Leonardo DRS has successfully integrated its Maritime Mission Equipment Package onto an autonomous unmanned surface vessel, delivering a new counter-drone capability designed to detect, track, identify, and defeat aerial unmanned threats in the maritime domain.
The company announced the integration ahead of its showcase at the Navy League Sea-Air-Space Symposium, where the M-MEP will be displayed aboard the Sea Machines STORMRUNNER autonomous unmanned surface vessel at Dock 9 outside the exhibition hall.
The system is built around a modular architecture intended to compress the time between identifying a requirement and fielding an operational capability — a persistent challenge in counter-drone procurement, where the threat has consistently outpaced acquisition timelines. Rather than requiring a purpose-built vessel or extensive platform modifications, the M-MEP packages sensors, command and control software, and defeat options into a single integrated system with a platform integration kit designed to accelerate installation across multiple vessel types, including both crewed ships and uncrewed surface vessels.
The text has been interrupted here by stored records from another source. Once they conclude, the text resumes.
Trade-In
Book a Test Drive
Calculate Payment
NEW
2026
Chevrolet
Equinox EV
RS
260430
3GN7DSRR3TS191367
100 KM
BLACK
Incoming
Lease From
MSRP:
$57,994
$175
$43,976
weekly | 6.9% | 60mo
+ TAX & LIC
Cari Ossenfort, senior vice president and general manager of Leonardo DRS Naval Electronics, framed the integration challenge directly. “Aerial unmanned threats are evolving quickly — in range, autonomy, and numbers,” Ossenfort said. “The M-MEP is engineered to help the U.S. Navy and allied forces stay ahead of that threat with a modular package that brings sensors, command and control, and defeat options together into one integrated capability that can be fielded fast.”
The M-MEP’s sensor suite combines maritime radar with electro-optical and infrared sensors, providing the detection and identification coverage needed to separate genuine drone threats from the cluttered maritime environment — a backdrop filled with birds, surface contacts, and other false targets that can overwhelm less capable systems. Those sensors feed into the SAGEcore software platform, a Leonardo DRS-developed system that applies artificial intelligence-enabled sensor fusion to correlate inputs from multiple sensors and present operators with a unified tactical picture rather than raw data streams from disconnected sources. The AI-assisted fusion reduces the cognitive burden on operators and shortens the time required to classify a contact and authorize a response.
Placing that capability on the Sea Machines STORMRUNNER — an autonomous unmanned surface vessel — extends maritime counter-drone protection beyond crewed ships into the unmanned domain. An autonomous USV carrying its own C-UAS package can operate independently in areas where placing a crewed vessel would be impractical or unnecessarily risky, providing a persistent drone-detection picket around a port, a high-value ship, or a littoral infrastructure site without requiring a sailor aboard. That combination — unmanned platform, autonomous operation, integrated counter-drone defeat — represents a meaningful leap in how layered maritime defense can be constructed.
The drone threat to maritime operations has shifted from a theoretical concern to an operationally validated problem over the past several years. Commercial quadcopters have been used to surveil naval vessels in port, and more capable long-range unmanned systems have demonstrated the ability to threaten ships operating in contested littoral environments. The Houthi drone and missile campaign against commercial and naval shipping in the Red Sea brought that threat into sharp public focus, illustrating how even relatively low-cost aerial systems can force expensive defensive responses and operational disruptions across an entire theater.